COUGHLIN: Citizens has always been very strong in home-equity lending, all the way back to the pre-financial crisis boom. We’ve always leveraged this product as a lead acquisition product, for growth in the bank. We make the product extremely attractive from a pricing perspective. We have an exceptionally well-run customer experience. And we spend a lot of money on marketing. Our orientation is this is a lead product. If we can go out and give them a great deal, and their first taste of being at the bank is exceptional, then they’re likely to trust us. And we’ve earned more of their relationship to bring over. And that’s precisely how it’s played out.

And do we want to grow this? The answer is unequivocally, absolutely yes. We’re very aggressive in that for a lot of reasons. One of the challenges is, if you think of the pre-financial crisis and today, the last two boom cycles of the economy, the tap-able home equity across the U.S. has increased 15 to 20 percent for the average American. From 2006, prior to the crash, point to point, to 2018, the home equity people have in their home has gone up 15 to 20 percent. That’s a national figure but Rhode Island is in that same boat. While equity has accumulated, home equity [loan] balances have reduced over that same time period.

PBN: The survey focused on the millennial market, younger people who are now buying homes and moving into first homes. The survey indicated they are not as interested in HELOCs. Is this because they haven’t yet built up enough equity in their homes?

COUGHLIN: We’re very big on this generation, particularly those who have already gotten to home ownership or are likely to. We have seen a decent cohort of the older millennial generation … it goes up to [age] 36. The older side of the millennials, their attitudes and uses of this … of the ones that do [have home equity], we’re really looking carefully at it. How do we serve this population and are they different than the baby boomers and Gen X?

PBN: One of the findings of your survey was that instead of using home equity loan proceeds for home improvement, this generation is more likely to use it for covering expenses, to help them care for a baby, or another family member, or for repaying student loans. Those uses, other than home improvements, are no longer tax deductible under the new federal tax law. Is the loss of the tax incentive a challenge for the bank in marketing HELOCs to millennials? 

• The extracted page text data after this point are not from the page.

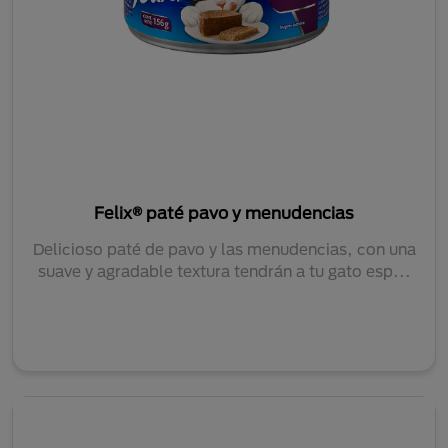
Felix® paté pavo y menudencias
Delicioso paté de pavo y las menudencias, con una
suave y agradable textura tendrán a tu gato esp...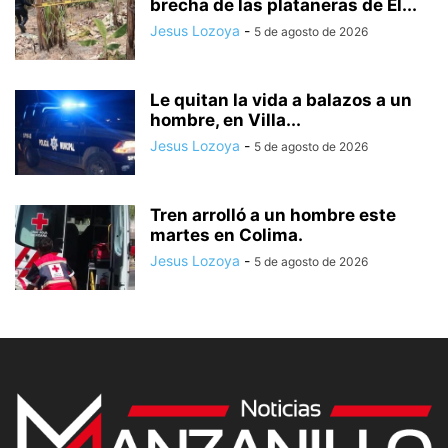
brecha de las plataneras de El...
Jesus Lozoya
-
5 de agosto de 2026
Le quitan la vida a balazos a un
hombre, en Villa...
Jesus Lozoya
-
5 de agosto de 2026
Tren arrolló a un hombre este
martes en Colima.
Jesus Lozoya
-
5 de agosto de 2026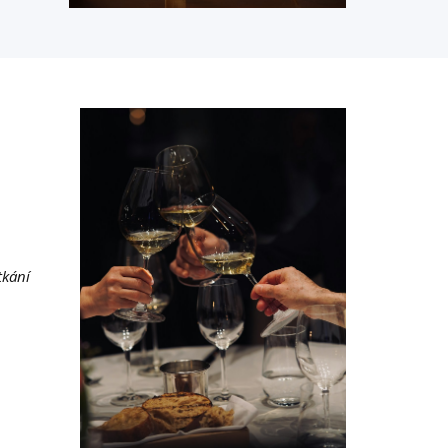
tkání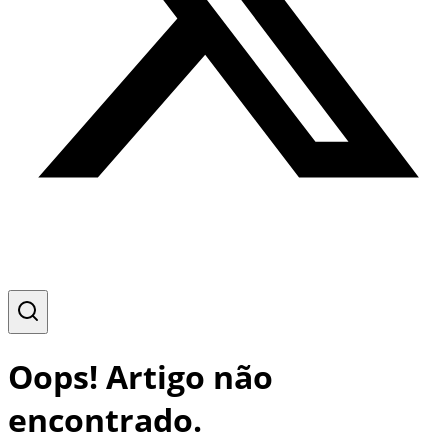
Oops! Artigo não
encontrado.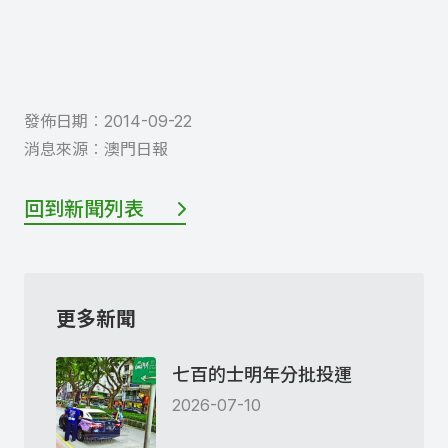
發佈日期︰
2014-09-22
消息來源︰
澳門日報
回到新聞列表
更多新聞
七百的士明年分批投運
2026-07-10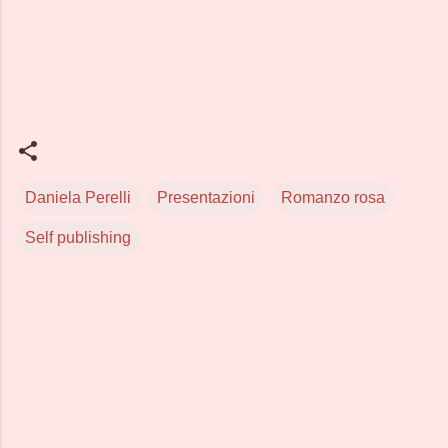
Daniela Perelli
Presentazioni
Romanzo rosa
Self publishing
C
o
m
m
e
n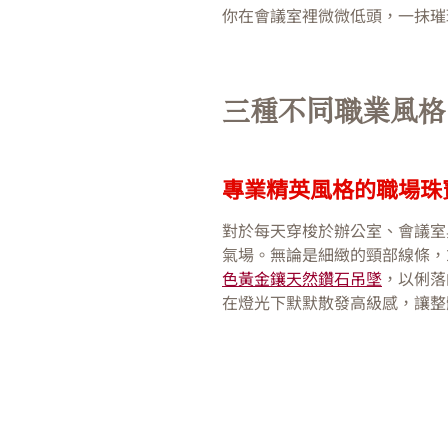
你在會議室裡微微低頭，一抹璀
三種不同職業風格
專業精英風格的職場珠
對於每天穿梭於辦公室、會議室
氣場。無論是細緻的頸部線條，
色黃金鑲天然鑽石吊墜
，以俐落
在燈光下默默散發高級感，讓整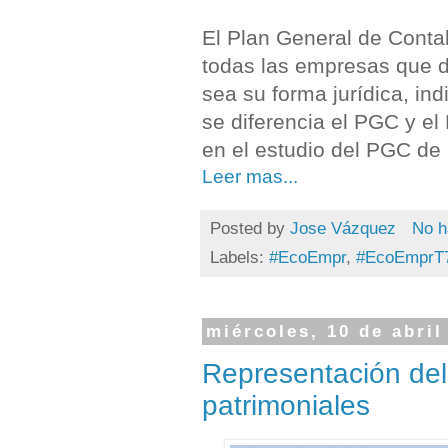
El Plan General de Contab
todas las empresas que d
sea su forma jurídica, ind
se diferencia el PGC y e
en el estudio del PGC d
Leer mas...
Posted by
Jose Vázquez
No h
Labels:
#EcoEmpr
,
#EcoEmprT
miércoles, 10 de abril
Representación del
patrimoniales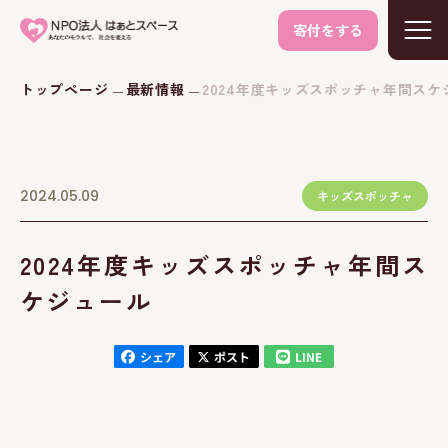
寄付をする
トップページ
最新情報
2024年度キッズスポッチャ年間スケ
2024.05.09
キッズスポッチャ
2024年度キッズスポッチャ年間ス
ケジュール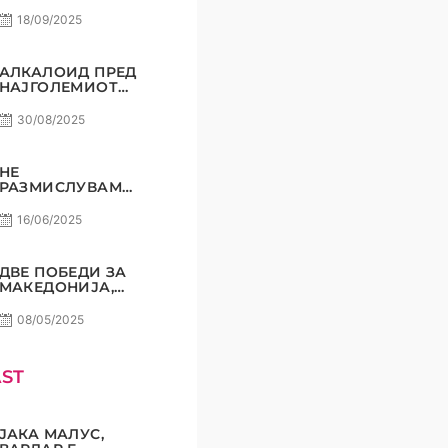
ВКРСТУВА
КОПЈАТА
18/09/2025
АЛКАЛОИД ПРЕД
НАЈГОЛЕМИОТ
СВОЈ
ПРЕДИЗВИК!
30/08/2025
НЕ
РАЗМИСЛУВАМЕ
ЗА ПОРАЗ! РАДЕ
СТОЈАНОВИЌ
16/06/2025
ДВЕ ПОБЕДИ ЗА
МАКЕДОНИЈА,
СОМНЕЖ НЕ
СМЕЕ ДА ИМА!
08/05/2025
ST
ЈАКА МАЛУС,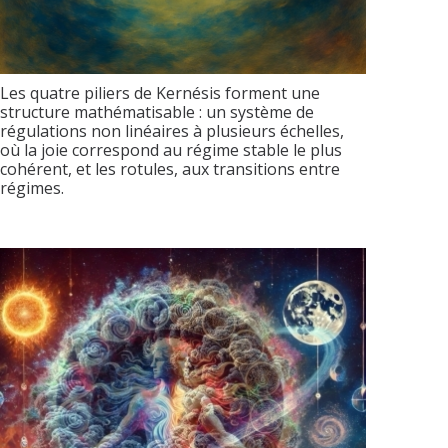
Les quatre piliers de Kernésis forment une
structure mathématisable : un système de
régulations non linéaires à plusieurs échelles,
où la joie correspond au régime stable le plus
cohérent, et les rotules, aux transitions entre
régimes.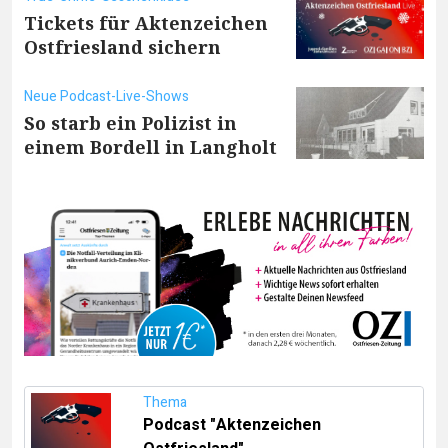
Tickets für Aktenzeichen
Ostfriesland sichern
Neue Podcast-Live-Shows
So starb ein Polizist in
einem Bordell in Langholt
Thema
Podcast "Aktenzeichen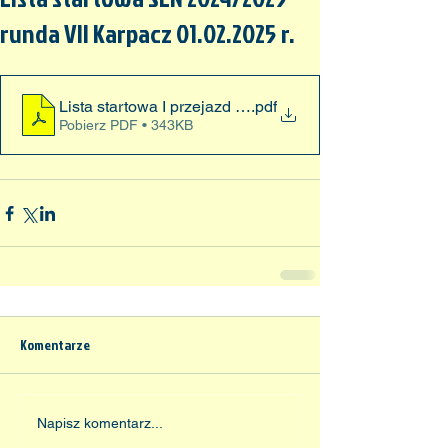
runda VII Karpacz 01.02.2025 r.
Lista startowa I przejazd SLN 01.03.2025
.pdf
Pobierz PDF • 343KB
Komentarze
Napisz komentarz...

COUGHLIN: As a general statement, which crosses generations, there is a ton of confusion about the tax change. But put the tax stuff aside. [Say] you have a student loan at whatever rate. Unless it’s a subsidized student loan, say you have a Grad Plus loan, then throw out the tax treatment. If you’re moving your Grad Plus loan to a HELOC, you’re likely to save a lot of money. The tax-law change itself does not make this product unattractive. The same for debt consolidation. If you’re going to move an 18 percent credit card to a 4 percent home equity loan, that’s a huge win.

PBN: Your repayment of a HELOC is guaranteed by a house. Are millennials remembering that people lost their homes in the Great Recession because they got overextended, in part because of HELOCs?

COUGHLIN: If you look at the different generations, the older, non-millennial generation has almost exclusively migrated to this product for those uses that are exceptionally responsible: home improvement, debt consolidation, paying for your kid’s education, those are the three big ones. The days of using it as a piggy bank are not there.